I think it's important to point out it's not really accurate to say it's a circulatory OR nervous effect when in fact the passout effect (syncope) is the result of a feedback loop involving both (a systemic effect).
We're talking about an effect that is occurring in two separate systems that feed into each other (circulatory and nervous) simultaneously, not one after the other, from a SINGLE external force (neck strangulation).
Applying the proper neck pressure in the right spot is essentially causing a big disagreement with those two systems, and the time you spend asleep is the time it takes for them both to normalize.
Otherwise you get into the "chicken and egg" argument of what comes first, constricted arteries and HIGHER blood pressure OR baroreceptors/vagus response and the resulting LOW PRESSURE, when in fact these are atomic events (i.e. they happen at the same time). So it makes sense for creativo to say "pressurizing the neck restricts bloodflow" because that is correct, but not the sole reason for syncope because that effect can only come when both the nervous and circulatory responses to strangulation "kick in".

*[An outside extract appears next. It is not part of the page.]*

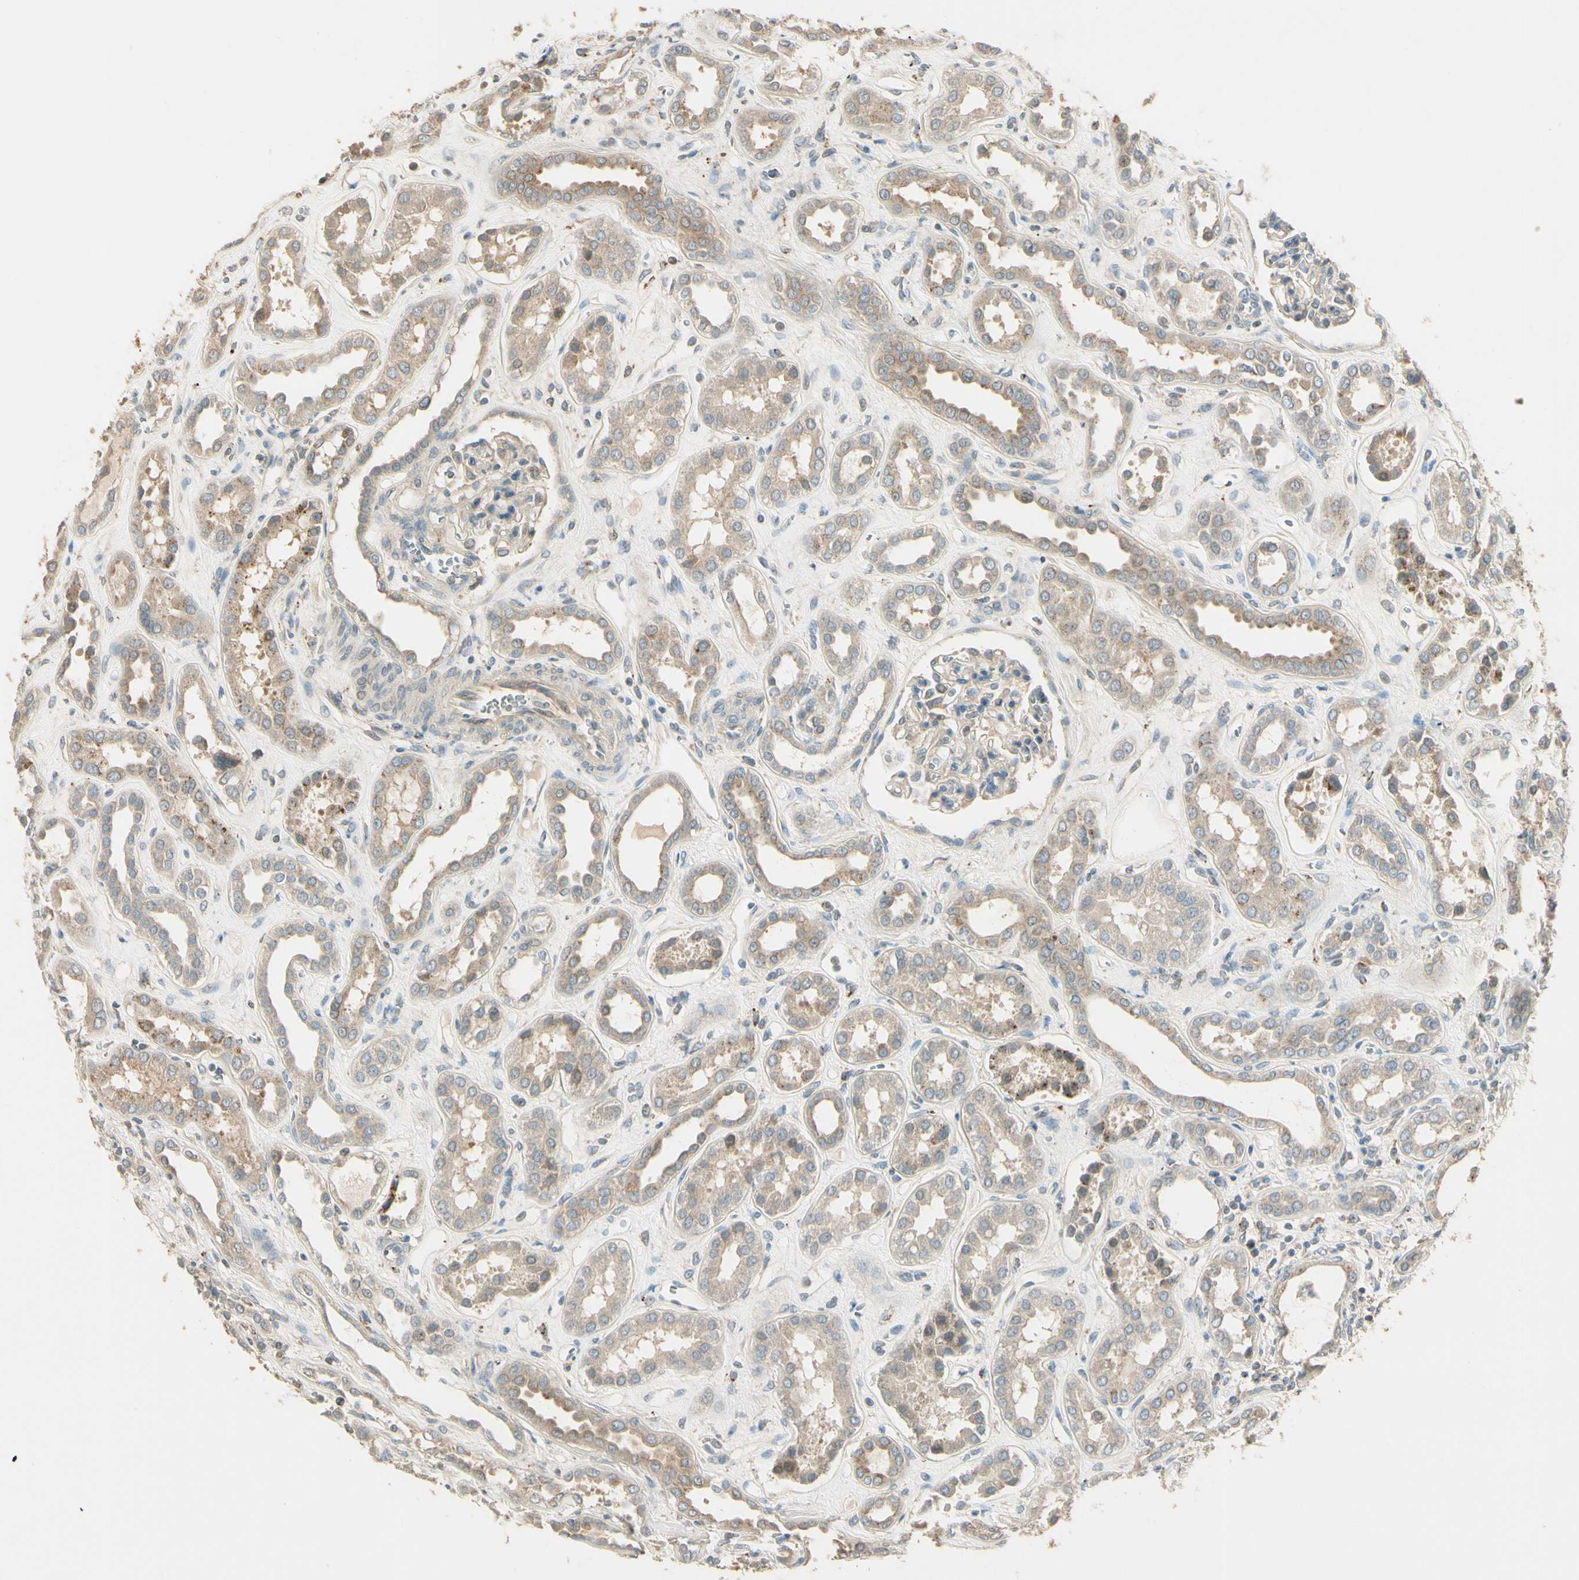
{"staining": {"intensity": "weak", "quantity": "25%-75%", "location": "cytoplasmic/membranous"}, "tissue": "kidney", "cell_type": "Cells in glomeruli", "image_type": "normal", "snomed": [{"axis": "morphology", "description": "Normal tissue, NOS"}, {"axis": "topography", "description": "Kidney"}], "caption": "A histopathology image of kidney stained for a protein demonstrates weak cytoplasmic/membranous brown staining in cells in glomeruli. The protein of interest is shown in brown color, while the nuclei are stained blue.", "gene": "PLXNA1", "patient": {"sex": "male", "age": 59}}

So putting this in science-ey terms:
- More physical pressure on the neck arteries = high BP = faster vagus response = (low BP) + (baroreceptorized, poor oxygen content blood) = sleep
- Closer physical pressure to vagus/sinus = faster vagus response = (low BP) + (baroreceptorized, poor oxygen content blood) = sleep
High blood pressure causes the vagus response, which is to lower pumping rate of the heart rapidly (and thus pressure). You can get a blood pressure drop and syncope from having generally high blood pressure, or just COUGHING HARD. The vagus is what tells your heart not to explode while it tries to pump all that blood around your (now pressurized) circulatory system.
"hey buddy there's some congestion up ahead...you might want to slow down for a minutes...that's right...lay back...try to enjoy this..."Local blood pressure around the vagus definitely plays a role, everyone can (hopefully) see from the diagrams that the vagus connects right into the arteries. So the closer constriction is to the vagus, the more effective the choke.